▶ ABOUT THIS EXERCISE: Continue the article on the campus community conversation about race and policing from where it stops.

By Branden LaCroix
News Editor
The Center for Inclusive Excellence held a community conversation with FSU students, faculty, and staff March 1 to discuss the state of policing on campus and nationally.
Jeffrey Coleman, vice president of Diversity, Inclusion, and Community Engagement, led the Community Conversation on Race and Policing. He said he views the issues facing the community as an opportunity to “come together collectively, and to discuss and also to understand and to utilize resources that we might need and also look at ways that we can support one another.”
Among those attending the discussion were President Nancy Niemi, Director of the Counseling Center Ben Day, and University Chief of Police John Santoro.
Coleman said the discussion was to be a “judgment-free zone” and told attendees to “agree to disagree and respect difference of opinion.”
He added, “One of the things we also want to be mindful of is that we want to be able to bring all of our identities to campus, our whole self to campus, our intersecting identities. … What can we do on campus to create that space for everyone to feel welcomed and affirmed and supported?”
Santoro said one of the challenges facing University Police is building trust and developing relationships with other departments on campus.
“I think that our officers are very caring and very loving,” he said.
He added his department has created outreach programs to help “engage community members and build some trust.”
Coleman asked what are some of the barriers that are preventing students “from being their true, authentic selves,” and what are some of the ways those barriers can be “deconstructed?”
SGA President Dara Barros said one of those barriers is how students of color feel intimidated by University Police.
She said there was one incident when she went to the University Police regarding parking and was treated poorly and “made to feel small.”
Barros also spoke about the effect of the released body cam video footage of Tyre Nichols, the 29-year-old man who was killed by police in January during a traffic stop.
“Some of us had to sit there and watch another person of color on at least a 30-minute-long video being murdered by one of our own,” she said. “I couldn’t even sit through that whole video because it’s so hurtful and affects our mental health. It affects our own well being and how we feel safe on campus in general.”
She added there are students who are victims of sexual assault who are more comfortable approaching faculty than the police.

▶ EXCERPTED RECORDS:

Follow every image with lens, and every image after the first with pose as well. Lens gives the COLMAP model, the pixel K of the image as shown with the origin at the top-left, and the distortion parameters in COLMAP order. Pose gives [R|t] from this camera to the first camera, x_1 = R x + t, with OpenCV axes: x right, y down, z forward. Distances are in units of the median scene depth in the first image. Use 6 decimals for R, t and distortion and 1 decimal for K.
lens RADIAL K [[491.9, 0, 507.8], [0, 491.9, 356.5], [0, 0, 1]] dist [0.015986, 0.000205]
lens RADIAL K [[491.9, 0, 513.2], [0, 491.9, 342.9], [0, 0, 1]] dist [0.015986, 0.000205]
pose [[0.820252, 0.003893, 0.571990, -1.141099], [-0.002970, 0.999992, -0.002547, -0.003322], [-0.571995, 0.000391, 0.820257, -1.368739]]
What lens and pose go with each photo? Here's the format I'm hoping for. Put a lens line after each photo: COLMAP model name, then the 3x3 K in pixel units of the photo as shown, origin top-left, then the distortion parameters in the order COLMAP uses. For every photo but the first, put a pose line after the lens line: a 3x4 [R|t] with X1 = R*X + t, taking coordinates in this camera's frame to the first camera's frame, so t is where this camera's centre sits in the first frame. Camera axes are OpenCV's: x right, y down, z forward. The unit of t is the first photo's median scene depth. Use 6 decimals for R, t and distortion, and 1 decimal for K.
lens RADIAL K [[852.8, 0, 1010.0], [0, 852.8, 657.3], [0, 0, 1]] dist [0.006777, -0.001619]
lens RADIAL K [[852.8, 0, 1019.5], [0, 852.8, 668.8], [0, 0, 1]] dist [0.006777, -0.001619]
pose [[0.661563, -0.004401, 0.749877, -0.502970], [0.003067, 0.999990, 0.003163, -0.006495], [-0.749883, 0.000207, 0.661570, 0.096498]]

▶ RESULT FOR THIS TASK:
Santoro said University Police “undergo various trainings and programs” to help foster relationships with the FSU community.
“It should never be a problem or a barrier at any time for anybody to report to us,” he said.
Dean of Students Meg Nowak Borrego said she spoke with Barros following the incidents she experienced and talked about developing strategies to help her face similar situations in the future, as well as help her speak with the people who can “make change in those spaces.”
She said other students have come to her as well with similar complaints regarding offices they have visited, as well as faculty who asked her for advice on how to help students who have approached them.
“We need to continue to better talk with each other, [and] understand as much as we can when we don't have those experiences in our own lives,” she said.
Nowak Borrego added students are free to use the Dean of Students Office as a resource and said the office works closely with the Counseling Center as well.
Another student attending the discussion said the “root” of the issues of policing in schools needs to be addressed.
The student, who is a commuter from Worcester and is a community organizer, said schools in Worcester have low teacher diversity, and the addition of police in schools has damaged students’ trust in the education and law enforcement systems.
“If they're [police] going to be in the spaces prior to coming to college where trust has already been broken, then I feel like that's one of the roots of the problem that we're not addressing before coming in,” she said.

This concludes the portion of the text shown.